Thursday, November 25, 2010

Emili18 3 January 2010

London River

Brenda Blethyn after of Secrets and Lies Mike Leigh has perhaps become one of Britain's most popular actresses and able to pass through various roles with seeming nonchalance and descends into a role and in a story that might lead to rhetorical traps are unavoidable, but we can say that the story represented by the director Bouchareb thanks to the simplicity and austerity of the dialogues, which are the small gestures and looks to define the story, shows how two cultures can come together in a difficult and dramatic as that of the terrorist attacks of 2005 in London, already so far yet so close in memory of our fears.
The apparent distance of the cultural and physical geography of the characters are filled by joint research of missing children, alleged victims of these attacks, which occurred precisely in a multi-ethnic city like London, where generations of immigrants are already taking place and this time makes it even more inexplicable that the negative outcome they have had up to raise doubts also the male lead on the human nature of a child ever known, because at an early age and left a mother like any mother, rightly, feels compelled to know where her daughter might be.
Love is definitely the glue that overcomes the differences and also the pain of loss, is what can unite and help understand and perhaps understand, though not always look or seem so easy, as this film wants to show us, but after all it is right also to hope and think that we can overcome with a little 'common sense and intelligence prejudices that appear today caricatures with which we still face today, for our ignorance more or less innocent.

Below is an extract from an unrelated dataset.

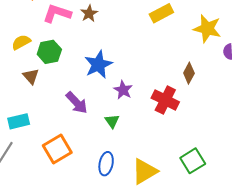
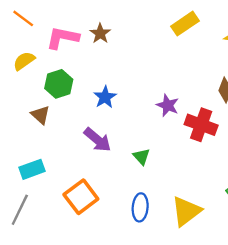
yellow semicircle: (21, 42) -> (24, 61), moved
blue star: (98, 65) -> (105, 97), moved, size x0.7
purple star: (123, 90) -> (168, 105), moved

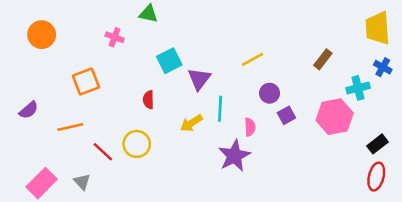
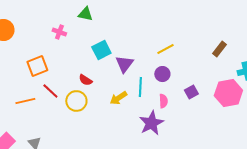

Wednesday, November 3, 2010

Names Of Retirement Homes



At a time like ours, where the cinema is animation or real people in flesh and bone is less fanciful and magical than once, The Illusionist by Chomet, author of The Triplets of Belleville valuable, comes as an unexpected, then perhaps not so much, except, so as not to betray and disappoint with his new job, an admirable and necessary recovery of a screenplay, never forgotten made by Jacques Tati, who lives with the adjustments necessary due to the mild stroke and now out of time, as its star, French author.
Wizards do not exist, as taught by the illusion and there is no time for tricks of prestidigitation, and as prodigious as they may appear to be reassuring for those who enjoy, but Tatischeff learn with time and the slow decline of his art and those who like him playing on an appearance that is not an end in itself, or misleading, but a pleasant delight that we could give an innocence lost, that it is compared with the changing customs and events, a necessary and inevitable progress , the time to understand his own alienation from modern times, such as Monsieur Hulot, Tati's alter ego that is recalled by drawings of the author and also a cinema in which it takes refuge.
The Illusionist is a work steeped in melancholy, which one can hardly remain indifferent, because there is blackmail, but compared to an emblematic figure of the author primitive, able to represent the absurdity of modern life, hyperkinetic, in which the silence, the awkwardness of his character were a perfect ironic counterpoint to all this seeming perfection.
Chomet is respectful of this and transposes it, making her, as she had been able to do with his previous work, giving us a story out of fashion, away from the technologies empty of meaning and significance in most cases, you may recommend more adults and children, per riscoprire una magia, quella del cinema, che spesso pare perduta, imparando ad attendere la fine della storia e a guardare i silenzi di cui รจ intrisa sino alla conclusione dei titoli di coda per strapparci ancora per una volta un sorriso amaro.